3. – Sul riflesso che l’interpretazione sancita dalla citata
giurisprudenza della Corte di cassazione costituiva, comunque,
“diritto vivente”, la parte privata ha contestato la natura di
interpretazione autentica della disposizione impugnata, affermandone,
invece, la natura di norma innovativa munita di retroattività.

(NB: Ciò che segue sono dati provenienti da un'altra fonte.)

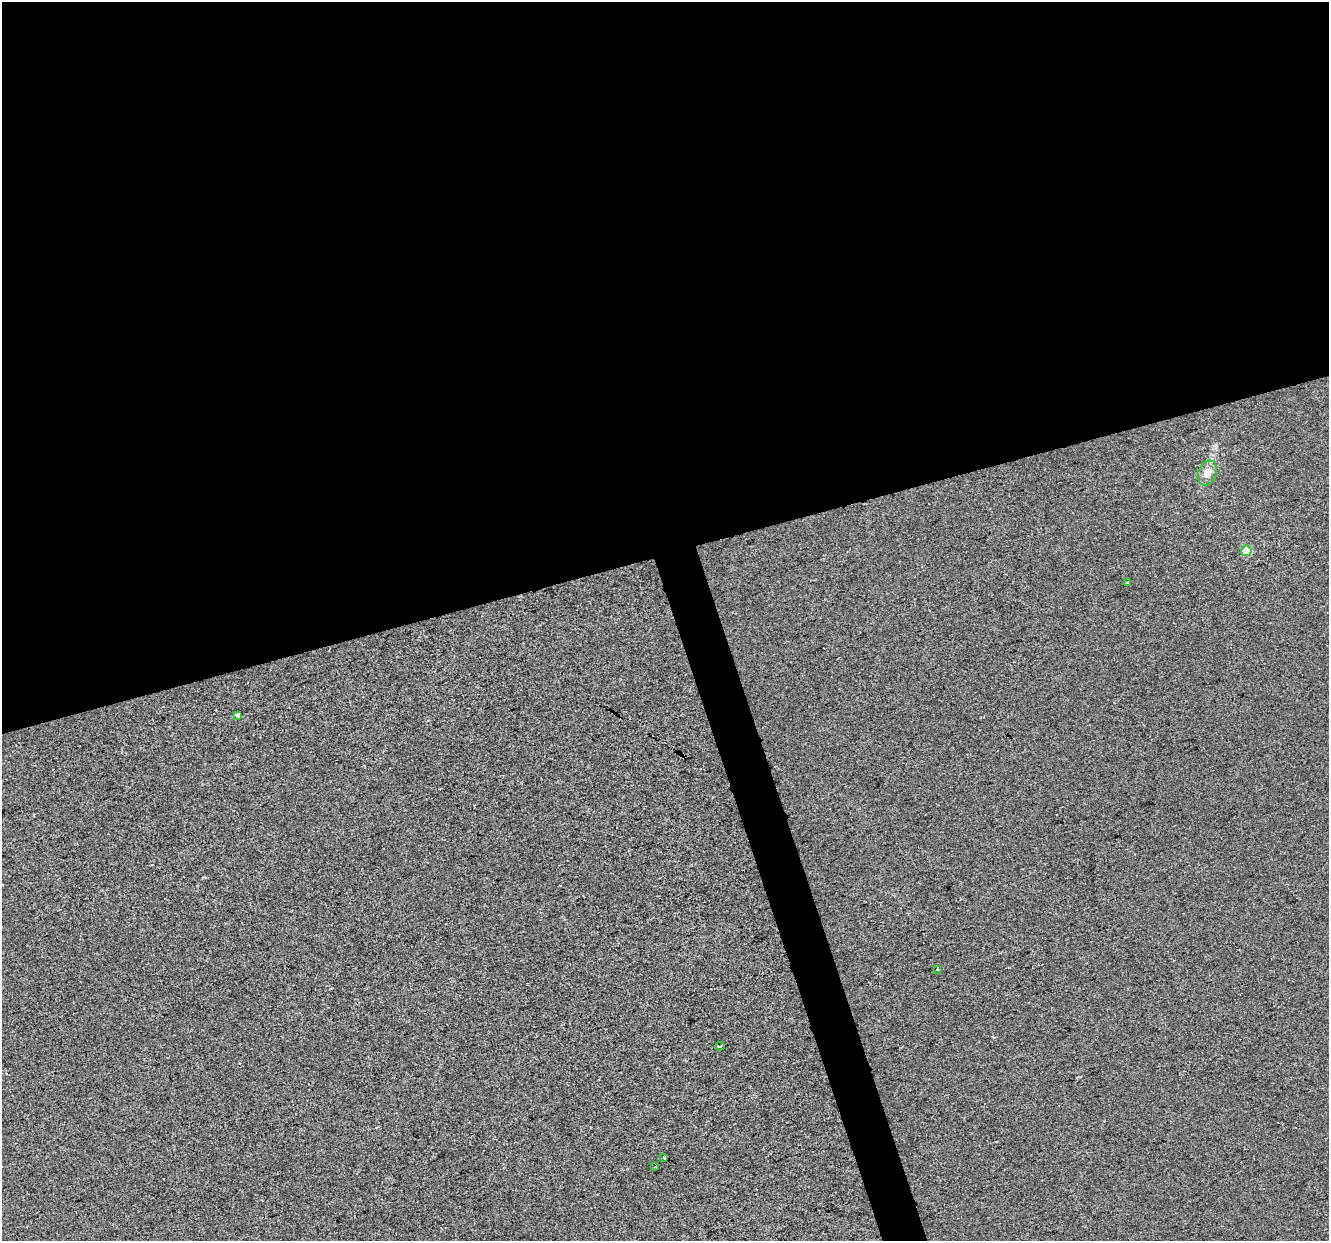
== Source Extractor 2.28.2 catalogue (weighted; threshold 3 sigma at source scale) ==
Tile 2 of 4 x 4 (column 2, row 1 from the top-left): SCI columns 1328-2654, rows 3828-5066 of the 5308 x 5123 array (HDU 1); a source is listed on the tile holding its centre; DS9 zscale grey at full resolution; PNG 1331 x 1243 px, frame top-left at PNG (2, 2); each listed source drawn as its Kron ellipse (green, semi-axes under 4 px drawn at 4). Shown black and unused: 47% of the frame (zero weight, under 2 of 3 exposures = <1% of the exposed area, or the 3 px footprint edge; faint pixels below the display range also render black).
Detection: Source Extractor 2.28.2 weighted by HDU 2 'WHT'; one run over the whole footprint, this tile lists its part. Background -8.58e-04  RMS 0.0056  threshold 0.0252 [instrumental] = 3 sigma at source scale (4.5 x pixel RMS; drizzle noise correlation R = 1.50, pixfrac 1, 0.0396/0.0396 arcsec/px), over >= 5 px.
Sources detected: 10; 2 cosmic-ray / hot-pixel residue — neither listed nor drawn; the other 8 listed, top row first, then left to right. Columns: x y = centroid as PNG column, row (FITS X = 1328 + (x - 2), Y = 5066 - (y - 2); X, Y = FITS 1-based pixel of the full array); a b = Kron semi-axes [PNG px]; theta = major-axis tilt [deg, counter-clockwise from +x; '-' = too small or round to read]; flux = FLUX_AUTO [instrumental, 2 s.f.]
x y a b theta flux
1207 473 13 9 69 5.1
1246 551 5 5 - 23
1127 582 3 3 - 1.1
238 716 4 4 - 6
938 969 3 3 - 1.7
720 1046 4 2 - 0.95
664 1158 3 3 - 1.8
655 1167 3 3 - 0.67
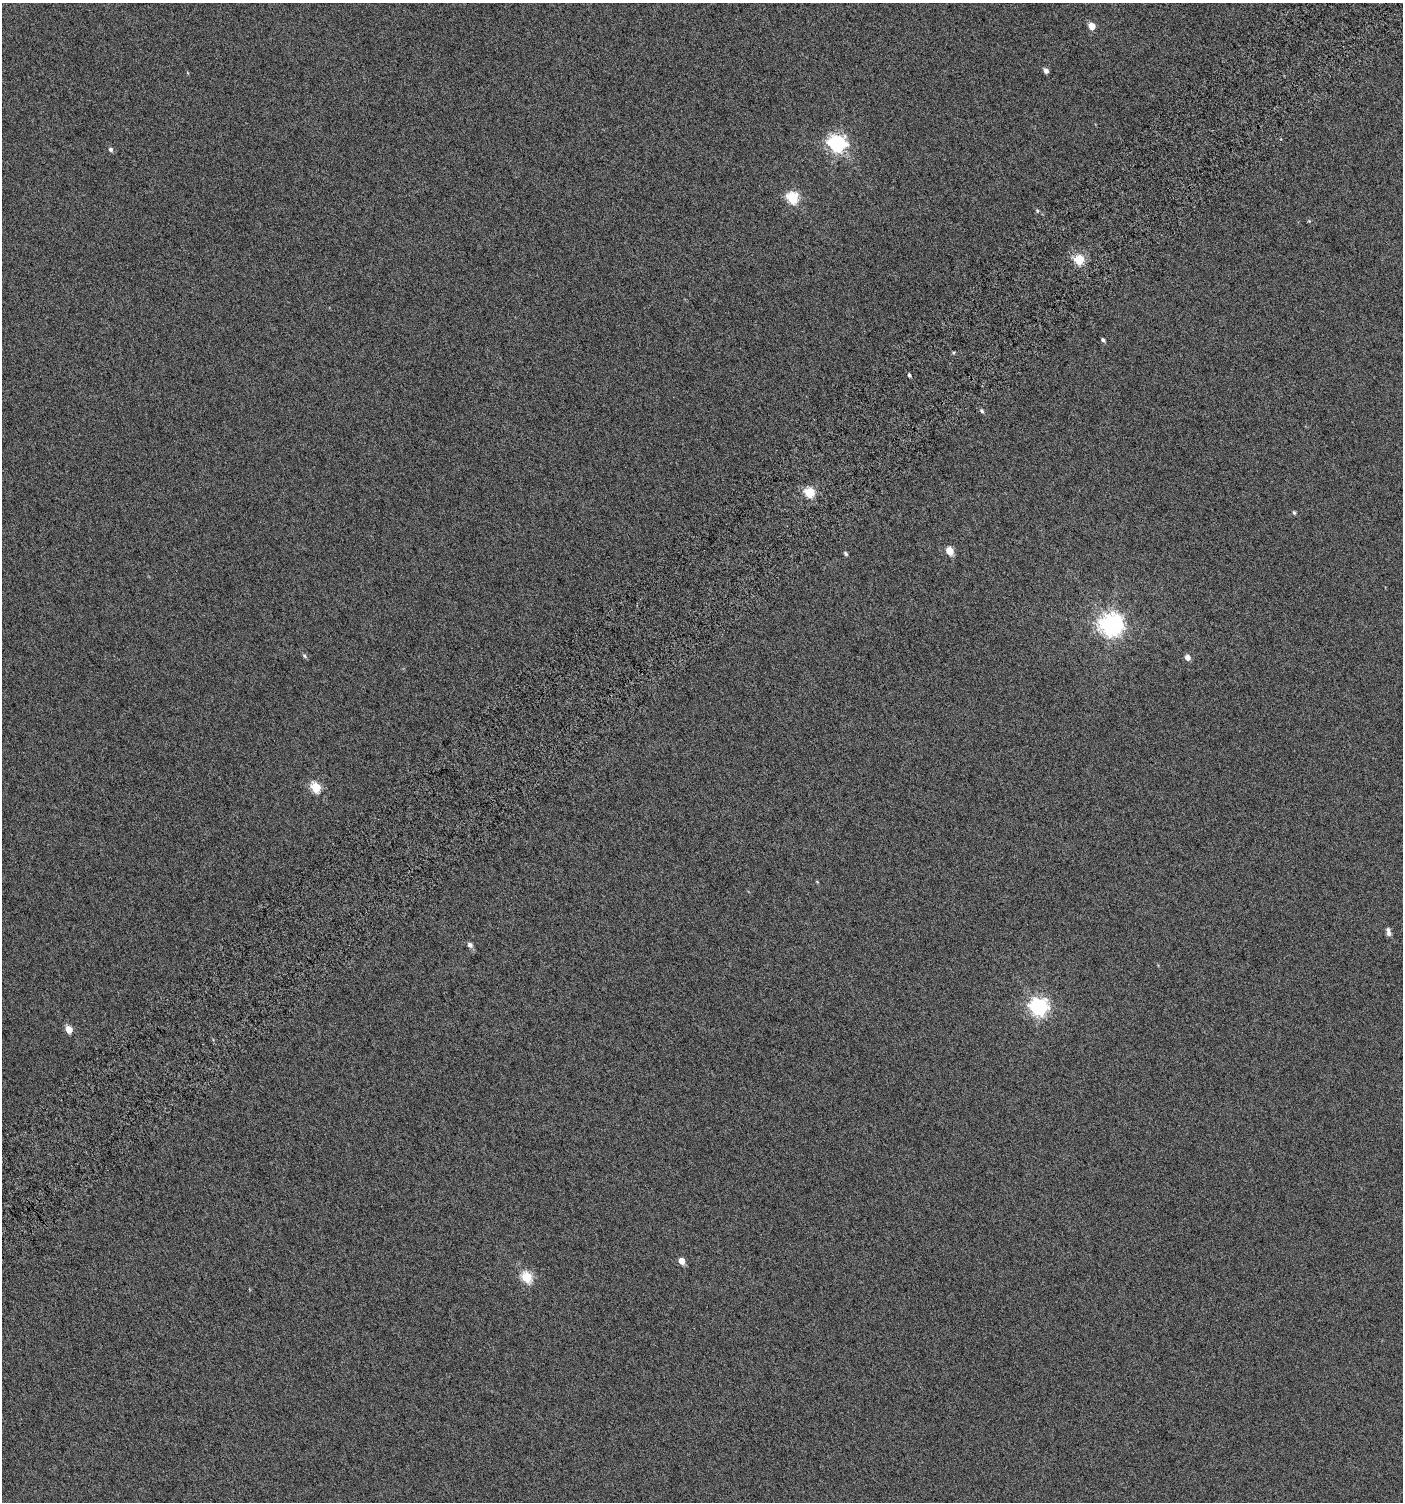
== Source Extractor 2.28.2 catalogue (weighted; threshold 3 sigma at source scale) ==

Tale
questione (risolta nel primo senso dalla medesima Corte con la
sentenza n. 9899 del 1990) non può essere qui presa in esame perché
l’art. 2, sedicesimo comma, del d.-l. n. 338 del 1989 non è stato
impugnato, nemmeno in subordine, nella parte in cui incide
retroattivamente sugli obblighi contributivi già scaduti prima
dell’entrata in vigore del decreto stesso.
LA CORTE COSTITUZIONALE
Dichiara non fondata la questione di legittimità costituzionale
dell’art. 2, sedicesimo comma (divenuto quindicesimo in seguito alla
soppressione del nono comma del medesimo articolo operata in sede di
conversione), del d.-l. 9 ottobre 1989, n. 338 (“Disposizioni urgenti
in materia di evasione contributiva, di fiscalizzazione degli oneri
sociali, di sgravi contributivi nel Mezzogiorno e di finanziamento
dei patronati”), convertito, con modificazioni, nella legge 7
dicembre 1989, n. 389, sollevata, in riferimento all’art. 3 della
Costituzione, dal Tribunale di Torino con l’ordinanza indicata in
epigrafe.
Così deciso in Roma, nella sede della Corte costituzionale,
Palazzo della Consulta, il 12 dicembre 1990.
Il Presidente: CONSO
Il redattore: MENGONI
Il cancelliere: MINELLI
Depositata in cancelleria il 28 dicembre 1990.